The griffin paced on the grassy hillside, keeping well out of range of the centaur bows. The rising sun gilded her feathers and she shone, her wing feathers shimmering as the light played across them, her beauty all the more striking because she was so huge and so dangerous and wild. Her tail lashed the grass; she was disturbed and anxious.

“God help me,” murmured Liath. Yet there was no way but to go past her, not if she wanted to follow Sanglant.

“West and north,” added Li’at’dano helpfully. “You can see the smoke of their campfires. Do not make us wait long. We must move quickly. The wheel of the heaven turns no matter what we do here on Earth.”

“I know.” She turned back to meet the shaman’s gaze, which appeared to her cold and steady but not hostile, simply quite another thing from the look of humankind. “I could have remained with my kinfolk, beyond the heavens,” she said at last. “I could have turned my back on humankind entirely, but I did not. These are the chains that bind me to Earth. I cannot escape them now, nor do I wish to.”

Li’at’dano nodded, an acknowledgment but not, precisely, comprehension. “It is not our way. I will not interfere with your customs, because you are not mine to command. Go quickly.”

Go quickly.

Suddenly the fear that something awful had happened to Sanglant and her daughter overwhelmed her. She had journeyed so far; what if she lost him now?

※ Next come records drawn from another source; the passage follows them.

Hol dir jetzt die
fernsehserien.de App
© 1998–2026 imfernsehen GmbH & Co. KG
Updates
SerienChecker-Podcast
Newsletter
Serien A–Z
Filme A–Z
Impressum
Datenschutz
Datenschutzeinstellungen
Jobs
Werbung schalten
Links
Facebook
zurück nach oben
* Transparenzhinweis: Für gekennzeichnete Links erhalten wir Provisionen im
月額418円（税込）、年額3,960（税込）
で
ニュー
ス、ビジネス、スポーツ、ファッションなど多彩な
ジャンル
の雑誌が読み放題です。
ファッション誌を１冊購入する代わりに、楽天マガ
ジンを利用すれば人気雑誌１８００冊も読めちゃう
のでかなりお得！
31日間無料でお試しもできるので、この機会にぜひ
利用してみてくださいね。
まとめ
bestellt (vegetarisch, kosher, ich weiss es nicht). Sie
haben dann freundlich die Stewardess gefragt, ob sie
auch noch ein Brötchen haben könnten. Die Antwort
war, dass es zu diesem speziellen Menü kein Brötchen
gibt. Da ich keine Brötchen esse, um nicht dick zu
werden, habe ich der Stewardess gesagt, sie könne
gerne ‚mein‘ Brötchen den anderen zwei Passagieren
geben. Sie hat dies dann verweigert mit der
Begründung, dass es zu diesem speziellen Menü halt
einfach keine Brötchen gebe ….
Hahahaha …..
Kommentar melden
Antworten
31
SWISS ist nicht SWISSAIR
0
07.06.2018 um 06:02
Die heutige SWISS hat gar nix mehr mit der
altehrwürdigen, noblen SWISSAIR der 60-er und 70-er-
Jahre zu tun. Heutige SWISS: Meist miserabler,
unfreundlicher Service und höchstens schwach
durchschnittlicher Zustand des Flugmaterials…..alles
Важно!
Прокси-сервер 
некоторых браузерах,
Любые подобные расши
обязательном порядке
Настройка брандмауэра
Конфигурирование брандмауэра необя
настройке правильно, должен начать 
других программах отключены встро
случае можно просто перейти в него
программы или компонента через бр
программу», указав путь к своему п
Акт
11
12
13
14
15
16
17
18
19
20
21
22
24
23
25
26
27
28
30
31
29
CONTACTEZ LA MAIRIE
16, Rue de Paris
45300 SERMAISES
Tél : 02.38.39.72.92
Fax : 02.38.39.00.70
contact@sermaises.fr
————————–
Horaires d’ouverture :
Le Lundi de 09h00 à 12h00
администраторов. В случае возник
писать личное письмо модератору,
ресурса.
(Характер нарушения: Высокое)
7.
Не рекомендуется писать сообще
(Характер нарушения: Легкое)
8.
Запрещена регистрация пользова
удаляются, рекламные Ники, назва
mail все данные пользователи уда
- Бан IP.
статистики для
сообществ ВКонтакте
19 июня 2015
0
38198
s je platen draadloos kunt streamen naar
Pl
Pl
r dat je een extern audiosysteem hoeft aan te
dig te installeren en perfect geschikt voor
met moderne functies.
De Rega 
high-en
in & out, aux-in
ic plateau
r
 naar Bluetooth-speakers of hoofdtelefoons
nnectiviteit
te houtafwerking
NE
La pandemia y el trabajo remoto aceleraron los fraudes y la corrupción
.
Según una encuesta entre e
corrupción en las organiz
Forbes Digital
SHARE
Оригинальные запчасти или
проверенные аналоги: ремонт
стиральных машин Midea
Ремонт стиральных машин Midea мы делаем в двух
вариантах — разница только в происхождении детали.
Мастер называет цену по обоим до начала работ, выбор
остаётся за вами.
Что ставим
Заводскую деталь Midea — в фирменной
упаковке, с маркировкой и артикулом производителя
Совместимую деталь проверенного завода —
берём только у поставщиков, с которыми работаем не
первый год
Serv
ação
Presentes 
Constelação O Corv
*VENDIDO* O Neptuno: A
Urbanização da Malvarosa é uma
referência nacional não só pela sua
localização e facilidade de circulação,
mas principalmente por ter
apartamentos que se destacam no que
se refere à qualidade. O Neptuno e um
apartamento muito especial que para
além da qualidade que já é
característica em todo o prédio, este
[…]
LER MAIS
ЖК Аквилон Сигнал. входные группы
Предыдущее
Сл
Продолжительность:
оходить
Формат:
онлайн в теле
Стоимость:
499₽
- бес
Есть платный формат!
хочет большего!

As soon as the griffin saw Liath coming, she padded away, tail beating the grass like a whip. Liath followed her; no question that the beast knew where she was going, and Liath saw traces of a trail—not an actual path cut through the landscape but the evidence left by the passage of a small party some time earlier: broken stems of grass, beads of blood dried on glossy leaves; a spot where someone had lain down to rest. These minute signs reassured her, but they made her wonder.

“Why do you lead me?” she asked aloud. “Why does this path interest you? What do you seek?”

The griffin swung its huge head around to stare at her, its amber gaze unwinking. It ducked its head down and with a shudder unfolded its wings to flash in the sun like a host of swords before furling them along its body. They moved on at a brisk pace. Liath had to run to keep up with the griffin’s strides.

She began to suspect the worst when, soon after, they reached a place where the ground was churned up by the trampling of many feet, where the soil had been ripped up by the force of claws digging into the ground.